Certain sectors have been highlighted for possible re-categorisation at a
later date to high impact. Included on that list are:
• Heavy construction; brewers; distillers and vintners; soft drinks; farming and
fishing.

Strict requirements
An independent panel will audit the companies that choose to be included on the
FTSE4Good index and are comprised of committee members from Legal and General
Investments, Barclays and Business in the Community, among others.

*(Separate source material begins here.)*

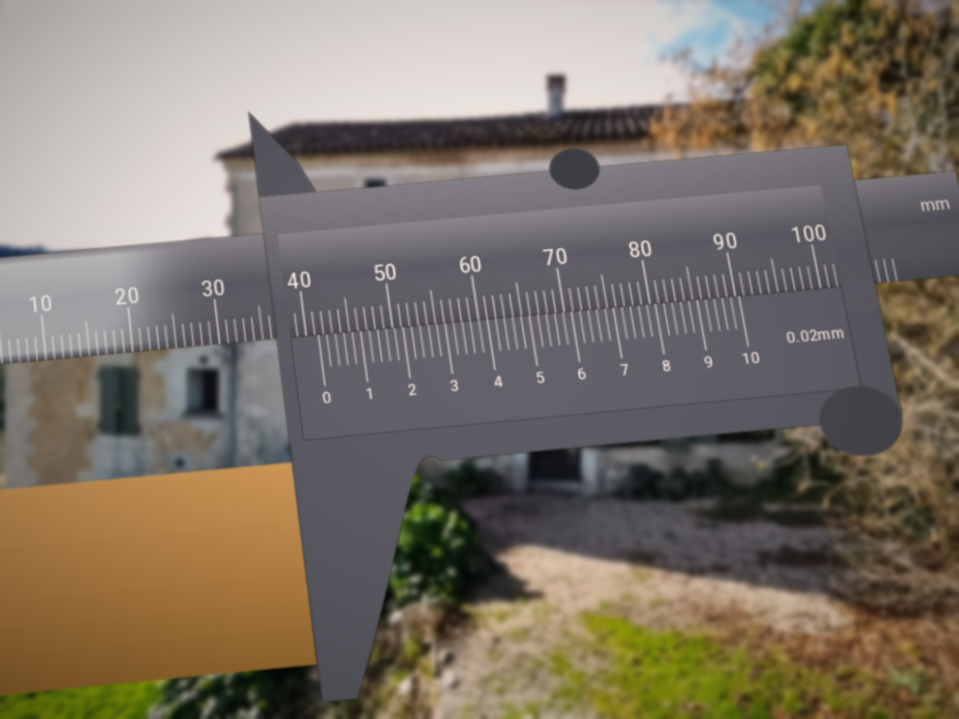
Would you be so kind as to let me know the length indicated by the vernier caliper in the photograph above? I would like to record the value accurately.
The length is 41.4 mm
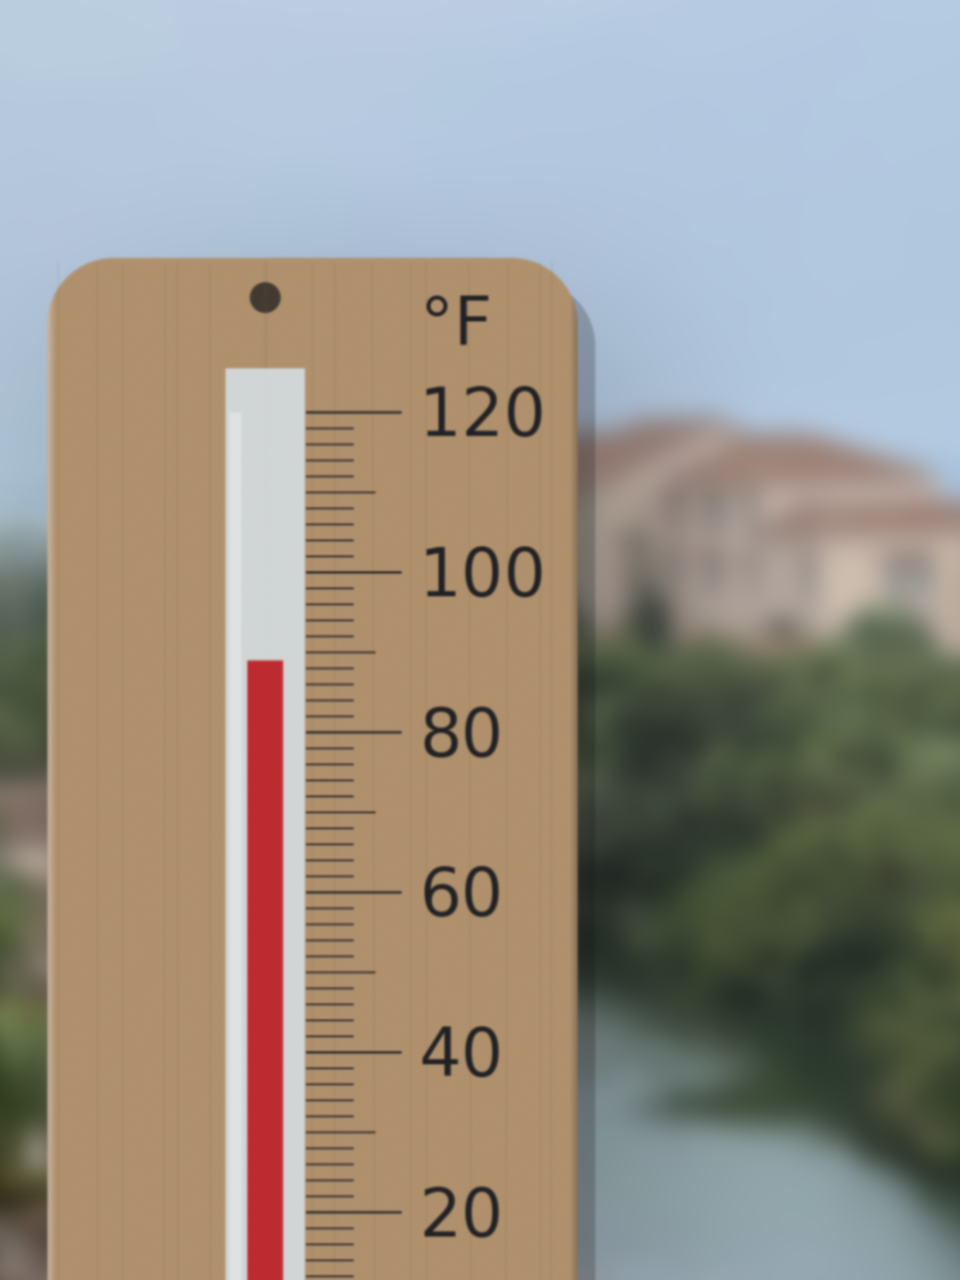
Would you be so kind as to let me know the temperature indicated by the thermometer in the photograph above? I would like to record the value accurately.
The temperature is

According to Mark Makepeace, CEO of the FTSE Group, only 50 of the 250
high-impact companies included on the index at present are expected to meet the
criteria.

To implement the climate change criteria, companies must adhere to the
following guidelines:
Policy governance
• Board level or senior executive responsibility.
• Public statement/policy identifying climate change relevant to the business
and the need to address it.
Management strategy
At least one of these two criteria must be met. However, if a company meets its
performance criteria it is not necessarily required. It is not required of MOI
companies:
• Identifying the long-term strategic goal of reducing its GHG over more than
five years, which should be made publicly available.
• Short/medium targets for GHG reduction over less than five years.
Disclosure
Public disclosure of both of the following. MOIs will only have to disclose one
and can disclose their operational energy consumption instead of a total
operational disclosure.
• Total operational disclosure of GHG emissions, in tonnes of C02 or equivalent.

• Sector metric or efficiency ratio where established as norm.
Performance
• One of the following must be met. Currently not applicable to MOIs, but this
will be reassessed.
• 5% reduction in carbon intensity over last two years.
• The company can demonstrate that over the previous two years it is in the top
quartile of companies in its sector based on carbon efficiency metrics.
• Transformation initiative is implemented.

The FTSE4Good hopes to re-categorise in the next two years and has set the
following deadline for companies wishing to remain or to join its index. Policy
governance and disclosure requirements must be implemented by January 2008 for
HOI companies and July 2008 for MOI companies. Management and performance
requirements to be implemented by HOI in July 2008 and MOI by January 2009.